### Задание 1
Что сгорело одновременно с канонеркой «Бобр», если верить отрывку об осаде Порт-Артура?
### Задание 2
Пожалуйста, продолжите отрывок об осаде Порт-Артура, начав сразу после его последнего предложения.

### Отрывок
◆ ◆ ◆ ◆ ◆
Положение больных очень тяжелое, так как цинготные заболевания не позволяют зарубцеваться ранам. Цинга еще более увеличивается от холода, который постоянно царит в помещении госпиталя.
Крепости угрожает голод...
Последние продовольственные припасы приходят к концу. Завтра режут у нас в коммуне последнего осла.
Сегодня японцы своими снарядами зажгли сарай в нашем Арсенале, в котором сгорели все старые китайские патроны и снаряды, вывезенные нами некогда из Тяньцзиня.
Вчера, одновременно с канонеркой «Бобр», сгорели и богатые склады Азиатской компании.
В последнее время японцы стали нам подбрасывать фотографические карточки, снятые с наших пленных, находящихся у них в Японии. Этим они, очевидно, надеются до известной степени поколебать стойкость нашего гарнизона.
Едва начал брезжить день, как я был разбужен страшной артиллерийской канонадой. Гул стрельбы все усиливался и усиливался.
Оказалось, что японцы начали обстреливать разом все атакованные ими пункты правого фланга, а также и 4-й форт, который своей стрельбой все время сильно мешал их дальнейшему наступлению.
Одно время даже разнеслась весть, что японцы повели на этот форт атаку.
Главный свой удар, однако, они направили на 3-е временное укрепление.
Ожесточенная канонада продолжалась до вечера. Ночью на всем протяжении правого фланга шла сильная ружейная перестрелка.
Точных результатов этого дня пока не знаю.
Энергия и бодрость духа начинают покидать не только офицеров, но и солдат, которые не в состоянии теперь выдерживать того, что так легко переносили раньше.
Вечером узнал от командира 27-го В.-С. стрелкового полка полковника Петруши, что весь резерв левого фланга крепости состоит из 9-й роты слабого состава, писарской команды и «скорбутной роты».
Оригинальный резерв!..
Я знаю несколько офицеров, которые были тяжело ранены и даже ампутированы, но, несмотря на это, считали себя счастливыми, что наконец могли, хоть в госпиталях, отдохнуть от перенесенных ужасов и треволнений. Этот факт лучше всего показывает, насколько тяжела была жизнь и служба на позициях осажденного Порт-Артура. Но и в госпиталях не приходилось им долго отдыхать, так как мало-мальски оправившихся офицеров немедленно опять отправляли на позицию.
В настоящее время героев на новые подвиги почти не находится, энергия у все ослабела, у всех одна только мысль — отдых...
Все чаще и чаще раздаются в крепости голоса о скором падении нашего многострадального Артура...
С раннего утра японцы опять открыли огонь разом по всем позициям нашей крепости.
◆ ◆ ◆ ◆ ◆
### Исходные данные
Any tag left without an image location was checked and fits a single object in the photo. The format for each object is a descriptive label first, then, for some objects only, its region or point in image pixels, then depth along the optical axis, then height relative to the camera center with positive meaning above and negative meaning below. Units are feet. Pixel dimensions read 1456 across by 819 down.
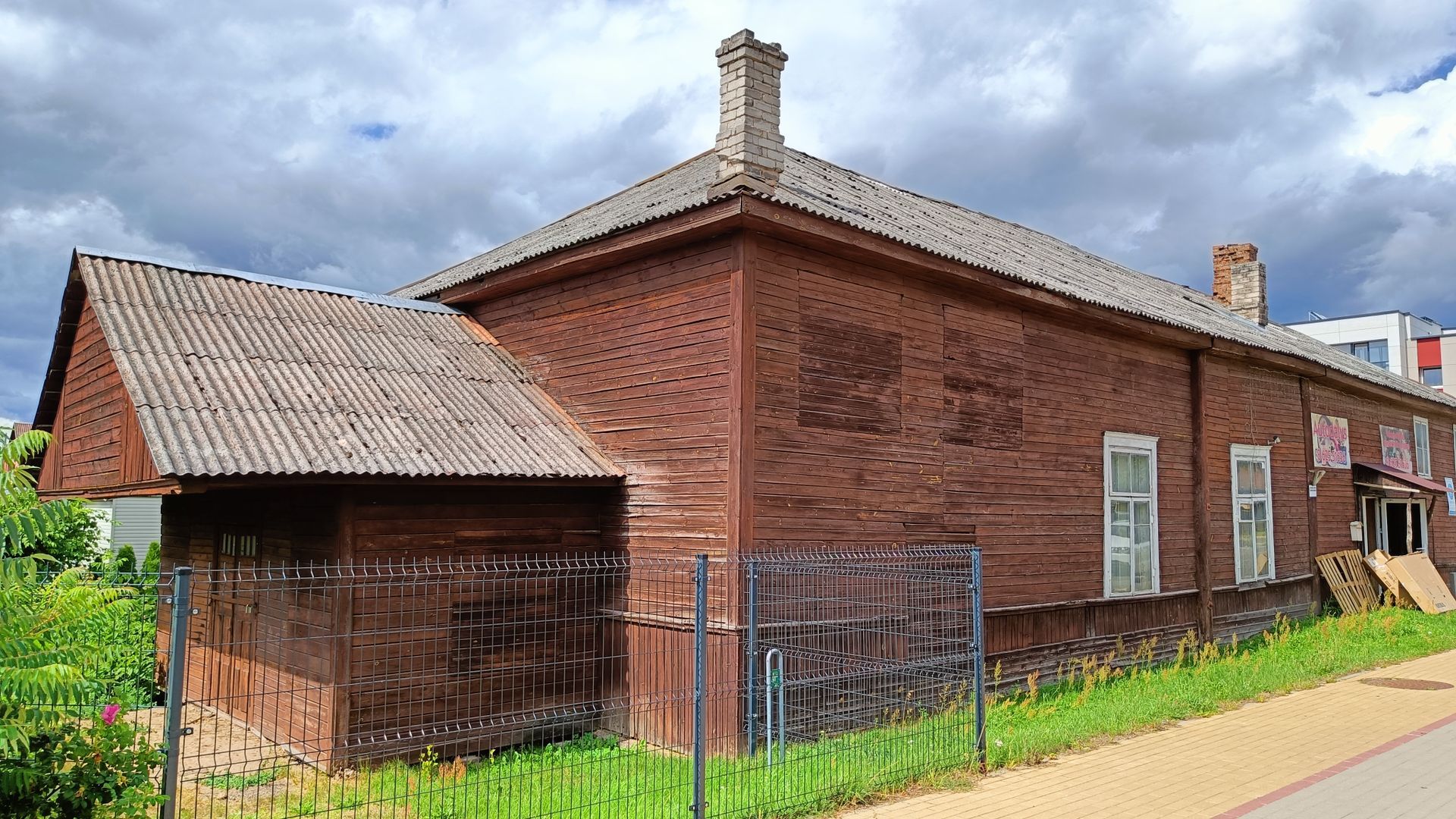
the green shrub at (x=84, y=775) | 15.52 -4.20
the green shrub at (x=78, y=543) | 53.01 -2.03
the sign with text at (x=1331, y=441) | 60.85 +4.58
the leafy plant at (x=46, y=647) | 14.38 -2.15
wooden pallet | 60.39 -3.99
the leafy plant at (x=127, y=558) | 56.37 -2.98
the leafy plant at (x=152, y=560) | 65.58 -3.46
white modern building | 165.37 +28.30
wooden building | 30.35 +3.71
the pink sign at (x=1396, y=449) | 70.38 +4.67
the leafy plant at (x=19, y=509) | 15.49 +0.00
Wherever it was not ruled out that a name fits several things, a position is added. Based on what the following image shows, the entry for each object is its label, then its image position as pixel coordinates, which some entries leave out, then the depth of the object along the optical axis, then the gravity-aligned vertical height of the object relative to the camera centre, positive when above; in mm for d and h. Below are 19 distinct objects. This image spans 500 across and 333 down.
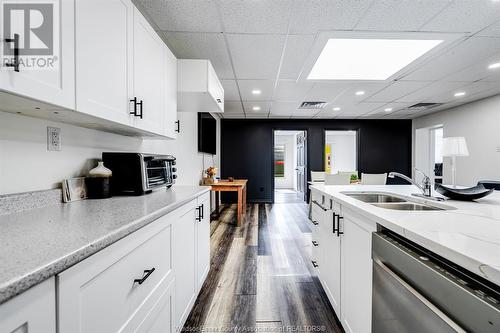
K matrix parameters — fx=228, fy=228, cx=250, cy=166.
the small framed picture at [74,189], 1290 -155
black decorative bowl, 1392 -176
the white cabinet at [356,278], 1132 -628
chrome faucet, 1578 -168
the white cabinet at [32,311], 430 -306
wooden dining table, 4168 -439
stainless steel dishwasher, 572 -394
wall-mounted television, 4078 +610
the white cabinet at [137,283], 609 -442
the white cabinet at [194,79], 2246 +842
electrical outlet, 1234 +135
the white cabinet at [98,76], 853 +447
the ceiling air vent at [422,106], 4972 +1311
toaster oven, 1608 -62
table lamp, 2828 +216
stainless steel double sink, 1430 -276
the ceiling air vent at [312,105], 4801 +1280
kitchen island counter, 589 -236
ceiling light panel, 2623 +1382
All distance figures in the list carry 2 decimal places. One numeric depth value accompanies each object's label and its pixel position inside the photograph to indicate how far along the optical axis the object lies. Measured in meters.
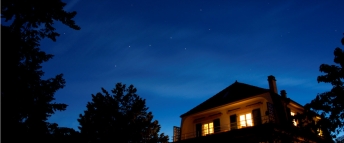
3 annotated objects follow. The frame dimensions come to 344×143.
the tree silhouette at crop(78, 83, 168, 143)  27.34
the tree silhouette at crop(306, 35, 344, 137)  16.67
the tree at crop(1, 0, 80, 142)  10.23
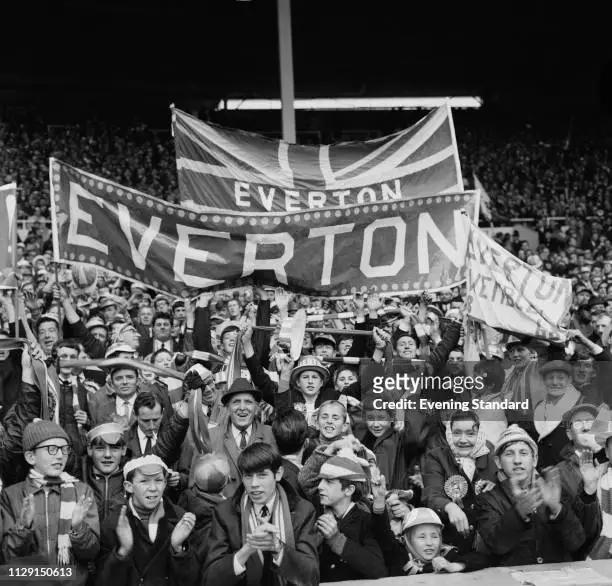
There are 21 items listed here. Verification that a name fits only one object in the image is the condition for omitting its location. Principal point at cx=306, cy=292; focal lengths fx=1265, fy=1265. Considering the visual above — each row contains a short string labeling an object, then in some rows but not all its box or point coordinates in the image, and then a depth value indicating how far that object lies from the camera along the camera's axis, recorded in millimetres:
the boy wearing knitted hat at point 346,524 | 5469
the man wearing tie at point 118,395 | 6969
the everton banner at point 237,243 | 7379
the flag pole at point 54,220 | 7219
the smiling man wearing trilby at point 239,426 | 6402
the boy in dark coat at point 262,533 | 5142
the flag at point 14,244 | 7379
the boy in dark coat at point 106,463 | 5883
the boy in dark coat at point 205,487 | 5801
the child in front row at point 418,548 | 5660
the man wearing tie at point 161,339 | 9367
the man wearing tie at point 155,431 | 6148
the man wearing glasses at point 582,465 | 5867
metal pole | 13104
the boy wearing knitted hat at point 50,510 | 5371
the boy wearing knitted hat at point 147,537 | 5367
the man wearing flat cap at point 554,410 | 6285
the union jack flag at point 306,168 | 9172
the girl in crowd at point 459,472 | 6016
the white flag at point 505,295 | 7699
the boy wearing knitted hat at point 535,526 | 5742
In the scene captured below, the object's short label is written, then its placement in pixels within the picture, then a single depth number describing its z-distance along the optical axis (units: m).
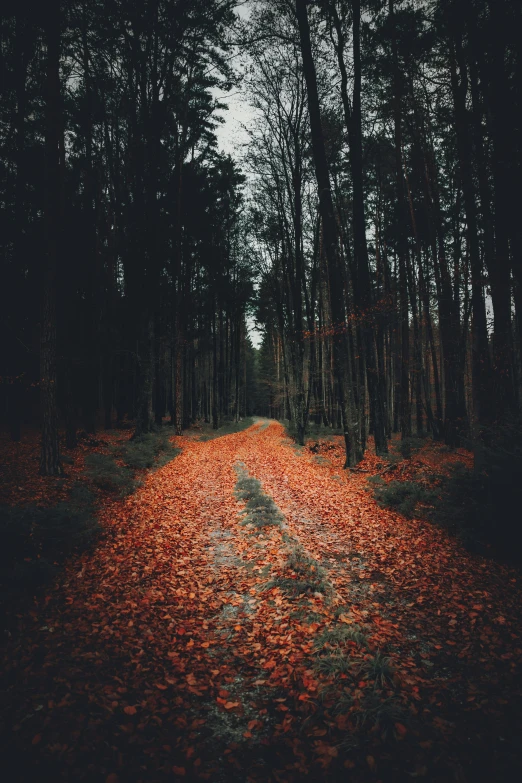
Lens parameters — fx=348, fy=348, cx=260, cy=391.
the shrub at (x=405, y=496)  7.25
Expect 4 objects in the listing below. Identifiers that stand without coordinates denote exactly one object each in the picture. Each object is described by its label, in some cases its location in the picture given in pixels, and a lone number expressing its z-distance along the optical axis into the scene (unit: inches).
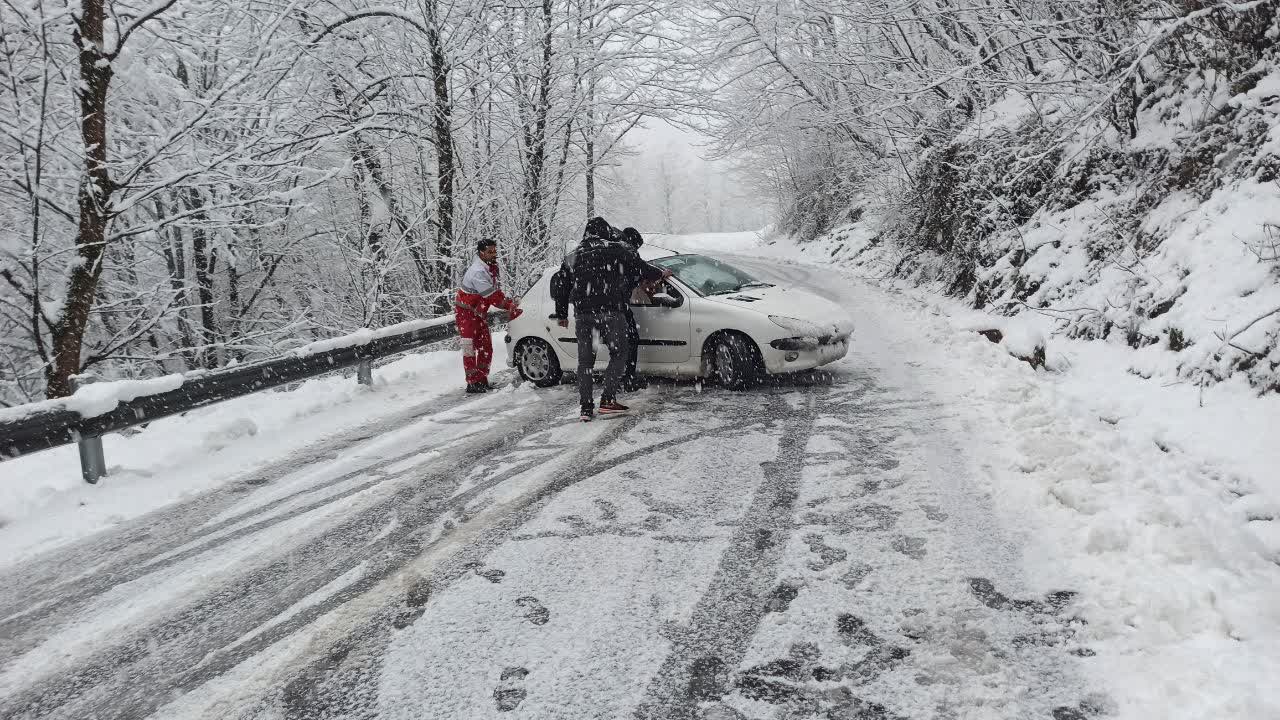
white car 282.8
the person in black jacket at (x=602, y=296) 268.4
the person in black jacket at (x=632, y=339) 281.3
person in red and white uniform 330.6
◆ ◆ ◆ ◆ ◆
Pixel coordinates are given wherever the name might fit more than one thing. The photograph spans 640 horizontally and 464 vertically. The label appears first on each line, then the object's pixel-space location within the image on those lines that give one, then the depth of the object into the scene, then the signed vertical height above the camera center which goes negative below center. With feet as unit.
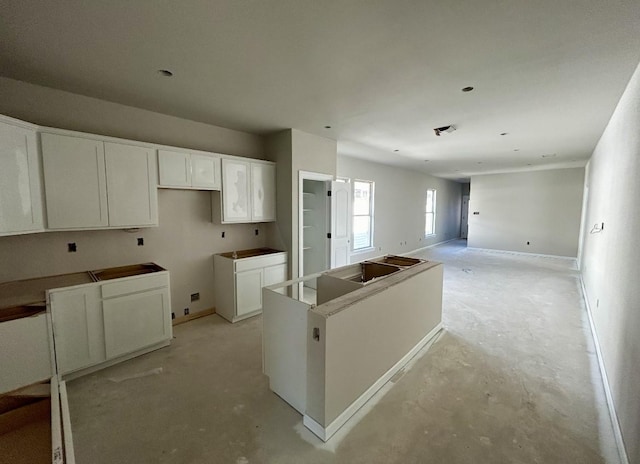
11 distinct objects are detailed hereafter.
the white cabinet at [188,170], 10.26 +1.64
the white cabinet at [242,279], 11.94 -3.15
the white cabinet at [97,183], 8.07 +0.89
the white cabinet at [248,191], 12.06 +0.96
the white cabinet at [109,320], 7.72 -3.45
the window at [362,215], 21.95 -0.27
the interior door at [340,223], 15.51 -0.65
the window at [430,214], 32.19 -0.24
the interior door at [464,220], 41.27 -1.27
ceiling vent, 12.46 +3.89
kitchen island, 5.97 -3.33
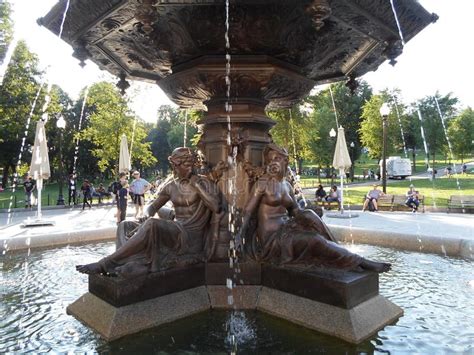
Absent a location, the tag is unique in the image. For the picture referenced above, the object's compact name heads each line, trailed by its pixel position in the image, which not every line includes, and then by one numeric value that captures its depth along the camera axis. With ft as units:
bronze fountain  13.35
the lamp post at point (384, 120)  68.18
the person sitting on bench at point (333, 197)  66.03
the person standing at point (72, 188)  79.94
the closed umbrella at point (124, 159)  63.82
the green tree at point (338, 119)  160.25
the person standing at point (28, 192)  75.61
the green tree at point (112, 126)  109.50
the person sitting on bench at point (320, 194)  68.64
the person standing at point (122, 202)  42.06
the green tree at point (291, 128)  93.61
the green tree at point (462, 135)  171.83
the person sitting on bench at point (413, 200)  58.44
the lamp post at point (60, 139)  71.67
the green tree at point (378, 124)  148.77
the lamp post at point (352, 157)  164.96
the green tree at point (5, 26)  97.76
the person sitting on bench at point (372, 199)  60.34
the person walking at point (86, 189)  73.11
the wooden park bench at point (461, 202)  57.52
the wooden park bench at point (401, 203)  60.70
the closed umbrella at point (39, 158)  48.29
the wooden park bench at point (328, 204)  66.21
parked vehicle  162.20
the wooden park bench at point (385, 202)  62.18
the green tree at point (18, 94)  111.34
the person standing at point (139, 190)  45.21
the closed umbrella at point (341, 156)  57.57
◆ ◆ ◆ ◆ ◆
### Поле для ответа 1
Богатые склады Азиатской компании.

### Поле для ответа 2
Самой ожесточенной бомбардировке подвергся одновременно и правый, и левый фланги.
Ружейная трескотня и кудахтанье пулеметов слышались со всех сторон. Трудно было разобраться во всем этом аде стрельбы, трудно было определить даже приблизительно тот пункт, куда был направлен главный удар японцев в этот день. Они, очевидно, решили перейти в наступление разом на всех пунктах.
Достаточно подготовив себе наступление артиллерийским огнем, японцы повели атаку на позицию Голубиной бухты.
Наша пехота, переутомленная и измученная, не могла на этот раз отстоять свою позицию и без особого сопротивления сдала.
Началось беспорядочное отступление... Солдатики прятались в рытвины и за камни, отстреливаясь от наседавшего врага, но удержать напора японцев не могли.
Здесь мне пришлось с очень близкого расстояния наблюдать, как японская пехота стройной цепью бежала вперед и занимала наши окопы. Наступление совершалось в образцовом порядке.
Наши стрелки покинули свои позиции, отступили и стали занимать 41-ю высоту. Особого артиллерийского огня здесь не было, хотя некоторые офицеры и уверяли впоследствии, что японцы их засыпали снарядами.
Около 8 часов вечера мне сообщили печальную весть, что за этот роковой день пал целый ряд наших укреплений, а именно: батареи Заредутная, Волчья и Курганная, 3-е временное укрепление, Малое Орлиное Гнездо и вся Китайская стена.
Переход всех этих пунктов, вместе с позицией Голубиной бухты, в руки японцев должен самым роковым образом отразиться на дальнейшей судьбе крепости.
Настроение в гарнизоне самое подавленное. Теперь уже открыто раздается масса голосов о полной невозможности дальнейшей обороны крепости...
Госпиталя переполнены новыми многочисленными партиями раненых.
Поздно вечером на батареях была получена телефонограмма: «Не открывать самим огня и тем не раздражать японцев».
Эта телефонограмма привела нас в полное недоумение...
Не долго суждено было нам ждать разрешения этой загадки...
Ночью на Золотой горе был поднят какой-то непонятный для меня сигнал. В то же время в порту, вблизи наших полузатопленных кораблей, я увидел какие-то взрывы... За темнотой ночи трудно было что-либо разобрать.
В Старом Городе что-то горело...
В полночь я вышел из дому. Тихая и темная ночь окутала своим мраком нашу многострадальную крепость. Разные мысли бродили у меня в голове... Я думаю, мало кому спалось...
Всех томило какое-то неясное предчувствие, что в эту тихую, темную ночь должно совершиться что-то ужасное, что-то роковое.
Свершилось!..
Так много разных мыслей наполняют мою голову, что не знаю, с чего и начинать.
Сегодня я окончательно узнал, что наша крепость еще вчера вступила с японцами в переговоры о... сдаче.
Долго не хотелось верить этой ужасной новости. Неужели же в самом деле сдача?.. Неужели не осталось ни малейшей надежды ни на дальнейшее сопротивление, ни на выручку?..
Не могу выразить словами того чувства, которое овладело мной при этом известии: тут была и какая-то неловкость, и вместе с тем тупая боль и досада, что вся наша геройская 11-месячная оборона, стоившая таких жертв, так неожиданно и глупо кончилась...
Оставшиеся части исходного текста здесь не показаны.